Your task: Write out the listing below in full and exactly, leaving out every picture.

Provided data:
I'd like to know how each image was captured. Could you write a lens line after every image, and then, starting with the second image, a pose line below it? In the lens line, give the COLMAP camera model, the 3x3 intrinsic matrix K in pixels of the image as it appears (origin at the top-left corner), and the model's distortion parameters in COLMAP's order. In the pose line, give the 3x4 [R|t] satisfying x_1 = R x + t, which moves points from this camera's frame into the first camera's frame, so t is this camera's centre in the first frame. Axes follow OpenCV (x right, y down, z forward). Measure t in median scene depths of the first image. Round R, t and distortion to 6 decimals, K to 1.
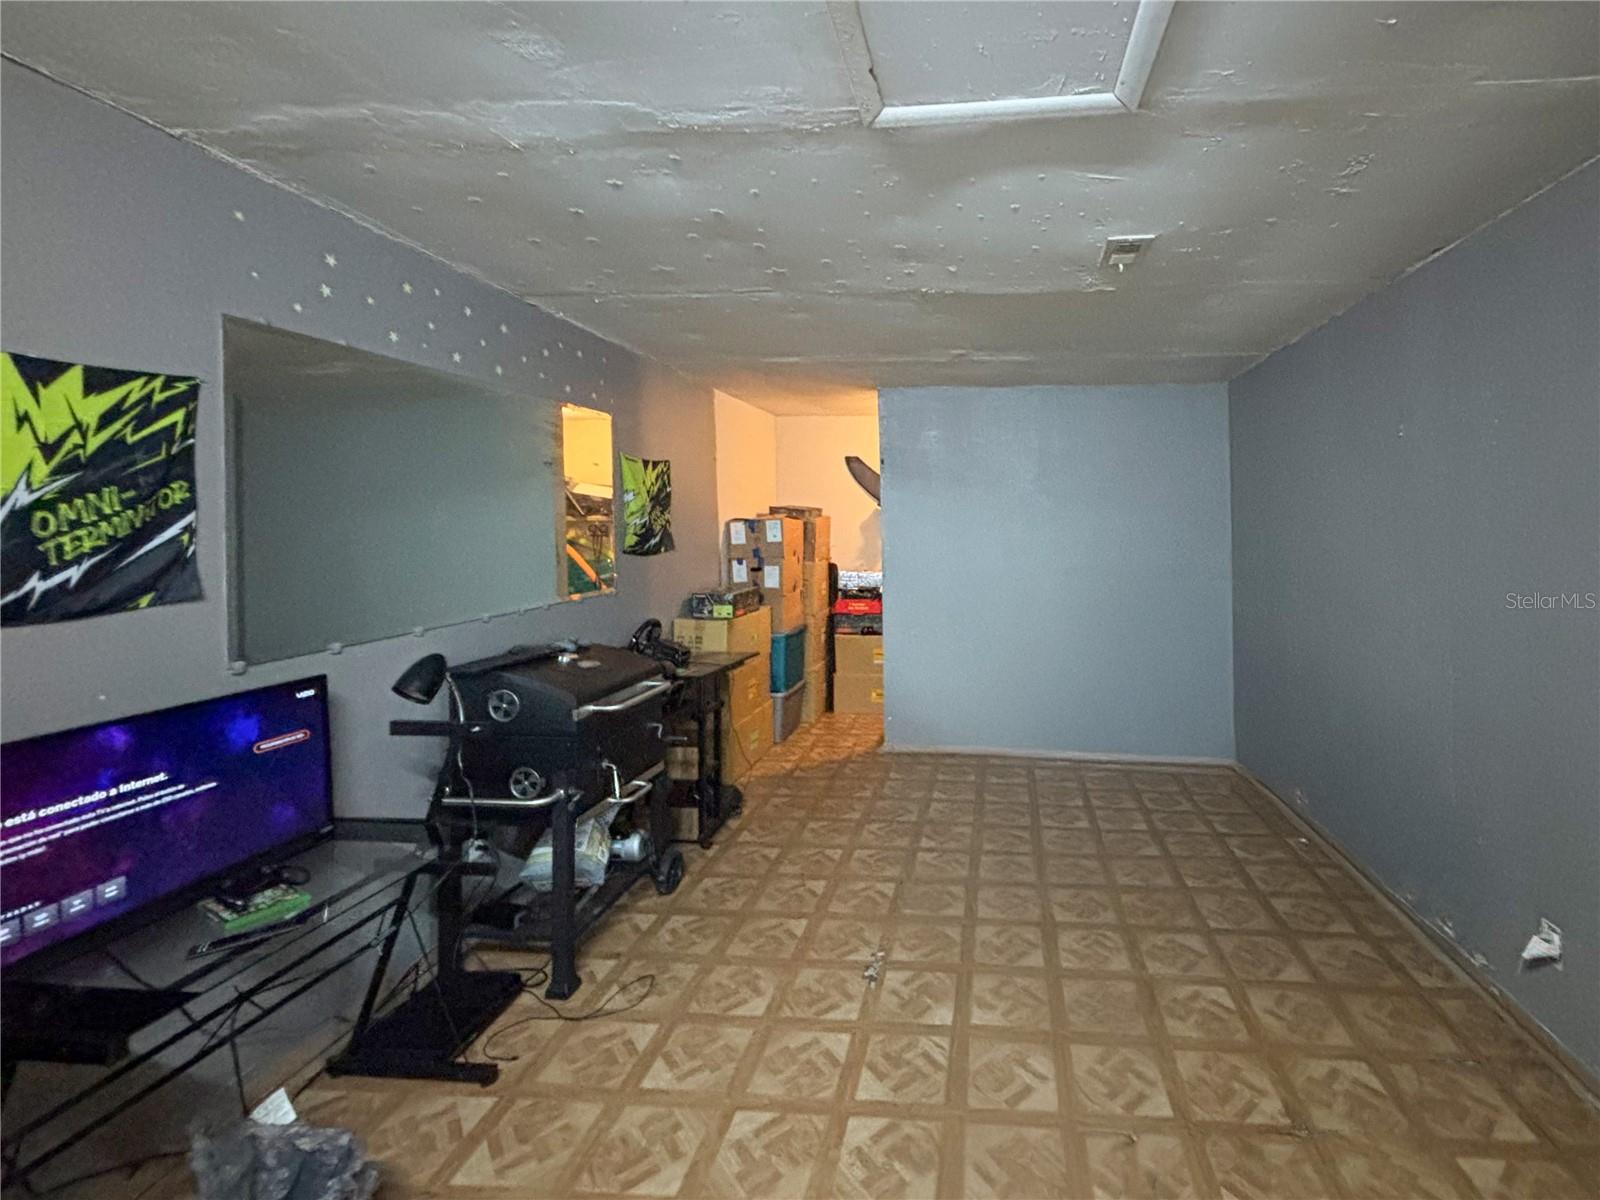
lens RADIAL K [[723.0, 0, 798.4], [0, 723.0, 537.5], [0, 0, 1]] dist [-0.018030, 0.001023]
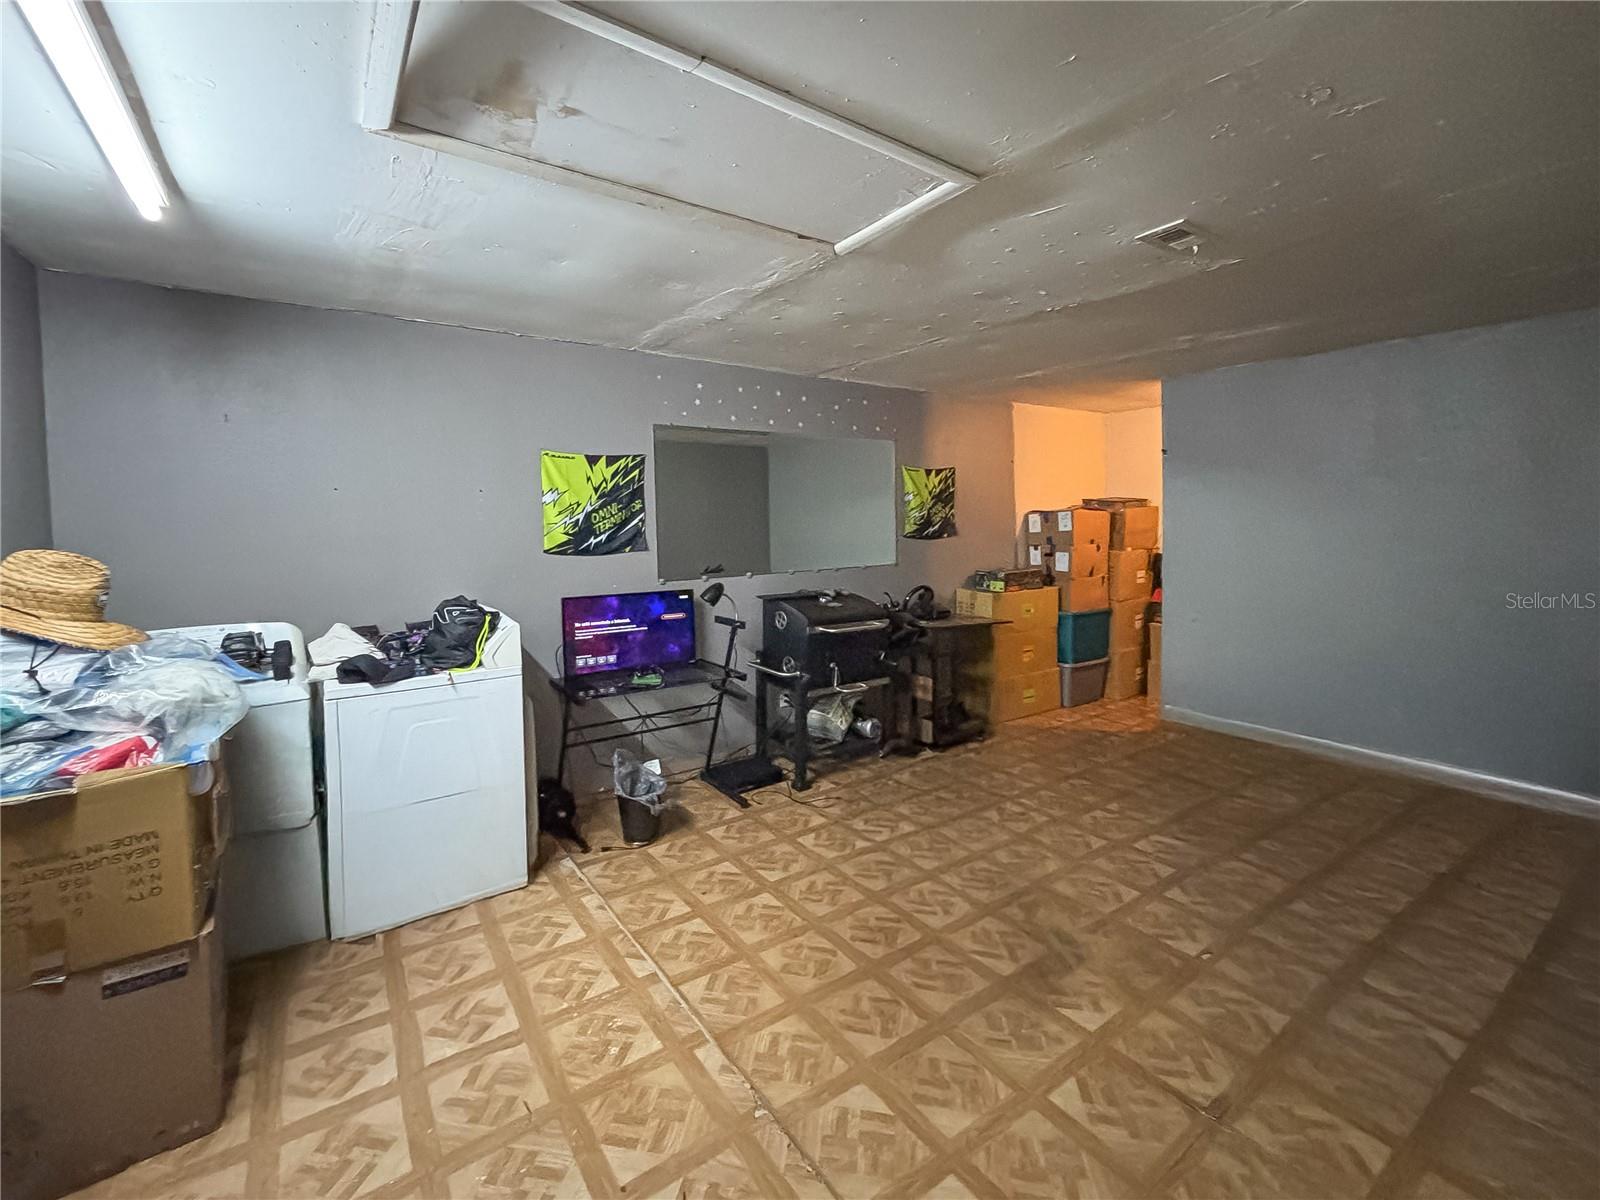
lens RADIAL K [[688.6, 0, 801.2], [0, 688.6, 592.1], [0, 0, 1]] dist [0.008158, -0.000495]
pose [[0.619375, 0.083699, -0.780621, 0.894990], [-0.009404, 0.995020, 0.099226, -0.003915], [0.785039, -0.054117, 0.617078, -0.003302]]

Written reply:
I'd like to know how each image was captured. Could you write a lens line after every image, and then, starting with the second image, a pose line below it? In the lens line, give the COLMAP camera model, the 3x3 intrinsic matrix K in pixels of the image as it appears (origin at the top-left corner), and the model's distortion parameters in COLMAP's order. In the pose line, give the 3x4 [R|t] satisfying x_1 = R x + t, which moves points from this camera's frame into the first camera's frame, so t is this camera's centre in the first frame. Axes follow OpenCV (x right, y down, z forward). Measure t in median scene depths of the first image. Round R, t and distortion to 6 decimals, K to 1.
lens RADIAL K [[723.0, 0, 798.4], [0, 723.0, 537.5], [0, 0, 1]] dist [-0.018030, 0.001023]
lens RADIAL K [[688.6, 0, 801.2], [0, 688.6, 592.1], [0, 0, 1]] dist [0.008158, -0.000495]
pose [[0.619375, 0.083699, -0.780621, 0.894990], [-0.009404, 0.995020, 0.099226, -0.003915], [0.785039, -0.054117, 0.617078, -0.003302]]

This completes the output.